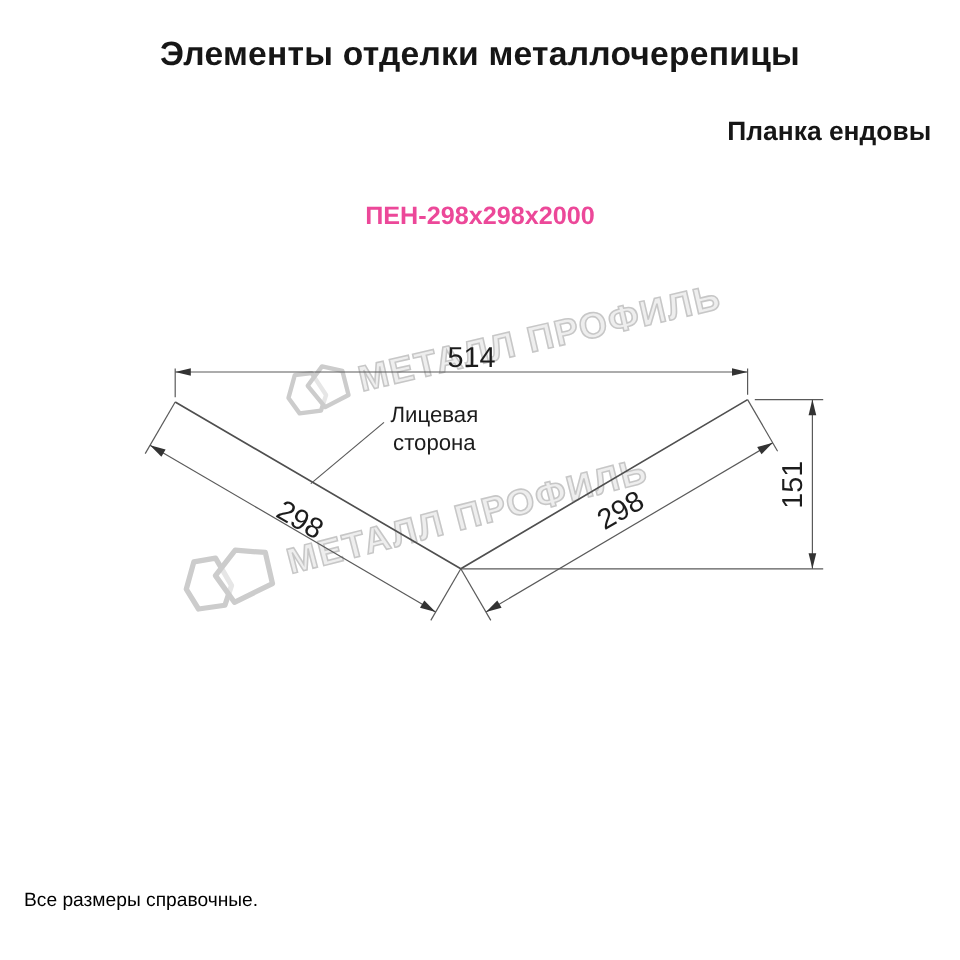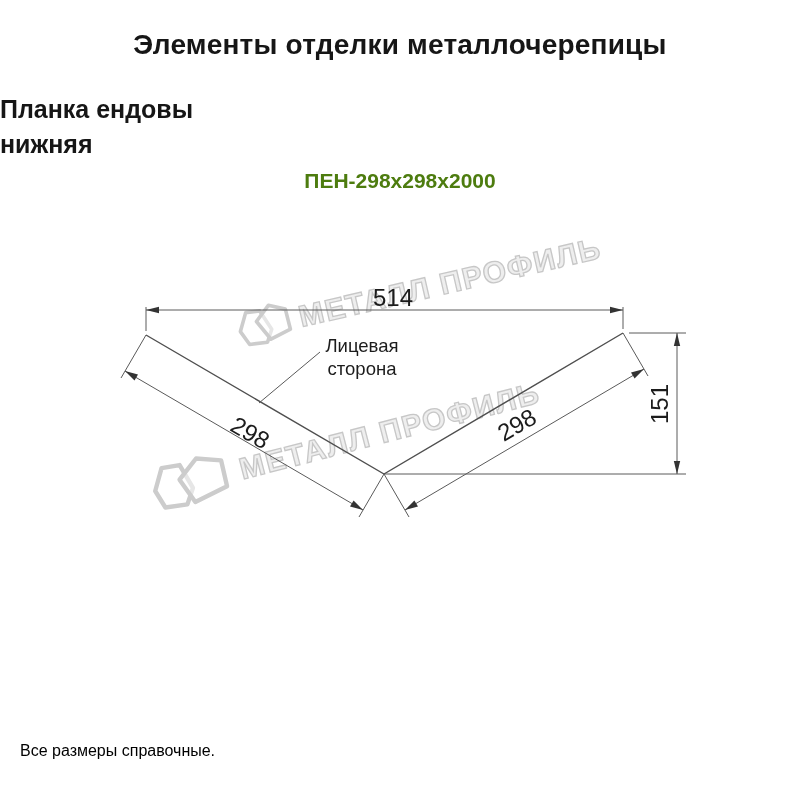--- a/index.html
+++ b/index.html
@@ -13,8 +13,8 @@
     font-size:28px;font-weight:bold;letter-spacing:0.2px;color:#161616;
   }
   .subtitle{
-    position:absolute;top:92px;left:0;width:776px;text-align:left;
-    font-size:25px;font-weight:bold;line-height:35px;color:#161616;
+    position:absolute;top:92px;left:0;width:776px;text-align:right;
+    font-size:22px;font-weight:bold;line-height:35px;color:#161616;
   }
   .model{
     position:absolute;top:169px;left:0;width:800px;text-align:center;

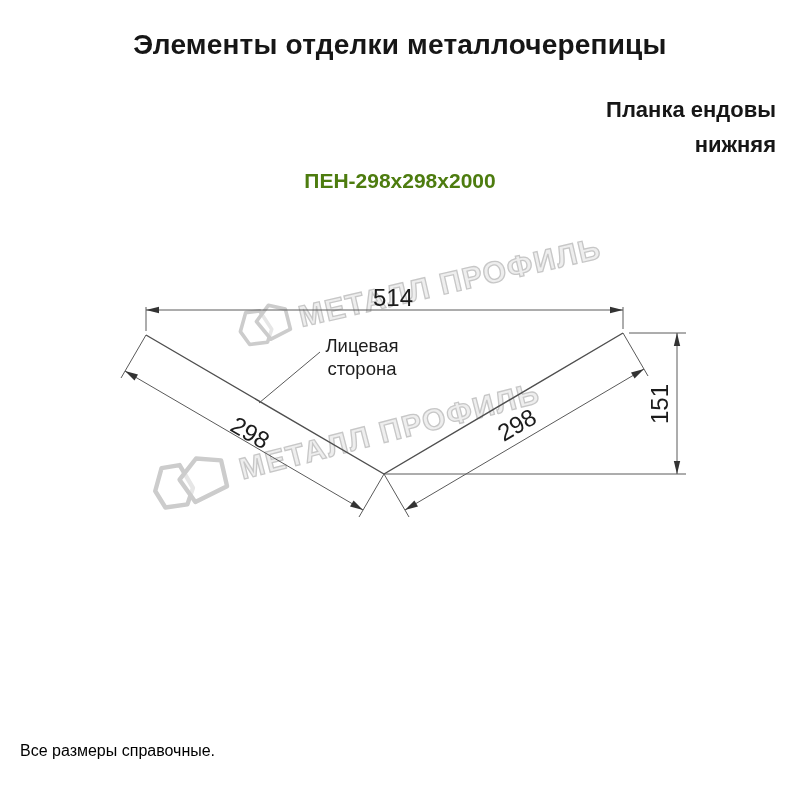--- a/index.html
+++ b/index.html
@@ -67,7 +67,6 @@
 <div class="title">Элементы отделки металлочерепицы</div>
 <div class="subtitle">
   <div>Планка ендовы</div>
-  <div>нижняя</div>
 </div>
 <div class="model">ПЕН-298х298х2000</div>
 

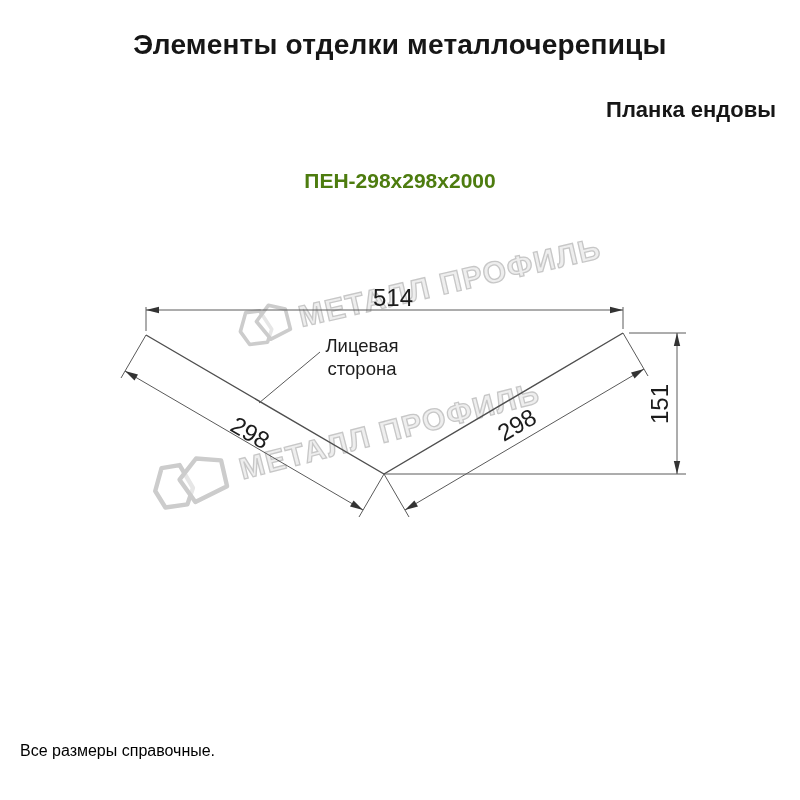--- a/index.html
+++ b/index.html
@@ -18,7 +18,7 @@
   }
   .model{
     position:absolute;top:169px;left:0;width:800px;text-align:center;
-    font-size:21px;font-weight:bold;color:#4d7c0f;
+    font-size:21px;font-weight:bold;color:#ec4899;
   }
   .footer{
     position:absolute;left:20px;top:740px;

•••

- _Goal of the exercise_: Without including any pictures, print all of the material exactly as given.

- _Written answer_:
--- a/index.html
+++ b/index.html
@@ -13,8 +13,8 @@
     font-size:28px;font-weight:bold;letter-spacing:0.2px;color:#161616;
   }
   .subtitle{
-    position:absolute;top:92px;left:0;width:776px;text-align:left;
-    font-size:25px;font-weight:bold;line-height:35px;color:#161616;
+    position:absolute;top:92px;left:0;width:776px;text-align:right;
+    font-size:22px;font-weight:bold;line-height:35px;color:#161616;
   }
   .model{
     position:absolute;top:169px;left:0;width:800px;text-align:center;

--- a/index.html
+++ b/index.html
@@ -67,7 +67,6 @@
 <div class="title">Элементы отделки металлочерепицы</div>
 <div class="subtitle">
   <div>Планка ендовы</div>
-  <div>нижняя</div>
 </div>
 <div class="model">ПЕН-298х298х2000</div>
 

--- a/index.html
+++ b/index.html
@@ -18,7 +18,7 @@
   }
   .model{
     position:absolute;top:169px;left:0;width:800px;text-align:center;
-    font-size:21px;font-weight:bold;color:#4d7c0f;
+    font-size:21px;font-weight:bold;color:#ec4899;
   }
   .footer{
     position:absolute;left:20px;top:740px;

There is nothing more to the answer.